Una sorpresa ancora più grande considerando che “questo soggetto era completamente asintomatico. Siamo dunque andati a isolarne il virus, scoprendo che in coltura era estremamente più debole dei precedenti”. Mettendolo cioè a contatto in vitro con cellule buone da aggredire, “non riusciva nemmeno a ucciderle tutte”. Anzi, anche solo “per cominciare ad attaccarle necessitava di almeno 6 giorni”, contro le “48-72 ore” sufficienti ai classici ceppi per finire tutte le cellule a disposizione. “Attenzione – avverte Caruso – non sappiamo ancora se e quanto circoli questa variante, né se sia geneticamente diversa dalle altre. Possiamo però dire che qualcosa sta succedendo”.
Che a Sars-CoV-2 qualcosa stia capitando lo hanno messo nero su bianco “dei colleghi di Hong Kong in un articolo pubblicato sulla rivista ‘Emerging Microbes & Infections’: uno studio molto ben fatto – evidenzia Caruso – in cui hanno documentato la minore aggressività di questi virus meno aggressivi in vitro e in vivo, sugli animali. Gli autori hanno osservato che queste varianti presentano grosse alterazioni genetiche e anche noi, che proprio in questo momento stiamo procedendo ai test genetici, speriamo di vedere altrettanto”. Non solo. “Rumors interni alla comunità scientifica – aggiunge il numero uno della Siv-Isv – ci dicono che anche negli Stati Uniti stanno emergendo evidenze” in linea con quelle cinesi e con la scoperta di Brescia.
“I ceppi che hanno circolato, con più o meno variazioni tra loro – evidenzia – sono riconducibili a quelli che hanno invaso un po’ tutto il mondo. Abbiamo avuto un ceppo che è molto simile a quello di Wuhan”, megalopoli cinese primo epicentro dell’epidemia, “che ha fatto tutto il disastro che abbiamo visto, ha avuto un picco di aggressività e adesso sta scemando”.
“Quello che sta succedendo, come per tutti i virus respiratori – fa notare lo specialista, ordinario di Microbiologia e Microbiologia clinica all’università degli Studi di Brescia – è imputabile a una stagionalità dell’infezione. Con l’avvio della stagione tardo primaverile-estiva” questi virus “tendono a scomparire per motivi che ancora oggi non conosciamo di preciso, come pure non sappiamo perché partono a novembre-dicembre“.

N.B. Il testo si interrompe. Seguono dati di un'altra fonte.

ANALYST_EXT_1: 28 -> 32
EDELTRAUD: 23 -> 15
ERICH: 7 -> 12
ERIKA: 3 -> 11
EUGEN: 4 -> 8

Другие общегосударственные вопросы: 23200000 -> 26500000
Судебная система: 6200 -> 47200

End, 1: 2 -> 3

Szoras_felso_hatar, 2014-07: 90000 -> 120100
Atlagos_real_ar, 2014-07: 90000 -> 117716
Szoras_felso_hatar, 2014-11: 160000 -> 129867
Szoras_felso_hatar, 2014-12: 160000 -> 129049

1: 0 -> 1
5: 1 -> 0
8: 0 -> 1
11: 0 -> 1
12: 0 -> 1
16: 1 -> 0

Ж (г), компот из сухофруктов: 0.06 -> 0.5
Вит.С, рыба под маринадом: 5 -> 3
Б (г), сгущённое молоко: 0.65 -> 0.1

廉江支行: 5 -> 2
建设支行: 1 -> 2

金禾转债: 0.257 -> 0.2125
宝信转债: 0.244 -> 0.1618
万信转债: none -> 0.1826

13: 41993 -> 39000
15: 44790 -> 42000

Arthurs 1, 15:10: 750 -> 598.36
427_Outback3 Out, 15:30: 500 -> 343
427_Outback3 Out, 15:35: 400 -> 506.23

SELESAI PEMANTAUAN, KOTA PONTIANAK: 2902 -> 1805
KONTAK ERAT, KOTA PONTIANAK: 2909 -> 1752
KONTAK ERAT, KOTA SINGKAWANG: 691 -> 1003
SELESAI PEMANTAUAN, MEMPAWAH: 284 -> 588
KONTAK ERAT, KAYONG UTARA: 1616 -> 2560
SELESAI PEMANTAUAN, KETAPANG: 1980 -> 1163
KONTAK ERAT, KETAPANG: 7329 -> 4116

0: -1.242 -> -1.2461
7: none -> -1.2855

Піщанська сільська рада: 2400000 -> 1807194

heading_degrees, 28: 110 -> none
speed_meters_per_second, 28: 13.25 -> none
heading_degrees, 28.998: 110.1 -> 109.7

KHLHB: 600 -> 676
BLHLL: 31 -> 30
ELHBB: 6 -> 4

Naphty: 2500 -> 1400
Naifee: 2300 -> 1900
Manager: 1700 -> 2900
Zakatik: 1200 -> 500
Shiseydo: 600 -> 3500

I fattori all’origine della stagionalità dei virus respiratori, quindi con ogni probabilità per Caruso anche di Sars-CoV-2, “potrebbero essere numerosi: dalla temperatura all’umidità, ai raggi ultravioletti – analizza l’esperto – o anche al fatto che forse con il caldo le nostre difese immunitarie a livello della mucosa sono più forti. Ciò non significa che i virus sono scomparsi”, avverte il presidente dei virologi.
“Se andiamo a cercarli qua e là ci sono ancora”, ma non danno più segni di sé finché poi “ricompariranno nuovamente nella stagione invernale, quando il freddo ricomincerà a produrre il suo effetto promuovente e loro riemergeranno con un picco di stagionalità classico“.
Quindi il virus che ha travolto l’Italia, seminando morte in particolare al Nord, “adesso sta scemando in virtù della stagione che cambia – ipotizza Caruso – e aiutato innegabilmente dal lockdown che ha portato a una minore diffusione del virus stesso“. Non solo: “Anche le mascherine, che io ho sempre promosso fin dall’inizio come forma di protezione di chi riceve o di chi dà virus – rivendica il numero uno della Siv-Isv – sono uno strumento importante per combattere la circolazione virale: meno virus viene a contatto con un’altra persona, minore è il rischio che questa si contagi o meno grave è la malattia che sviluppa”.
Tutto questo per dire che “sono ottimista. La curva di contagiosità è passata, l’aggressività del virus è completamente diversa da prima e perciò, pur con tutte le cautele del caso”, per il virologo “possiamo affacciarci alla normalità: cominciamo a uscire, ma siamo responsabili verso noi stessi e gli altri – raccomanda Caruso – usando le mascherine e mantenendo le distanze di sicurezza”.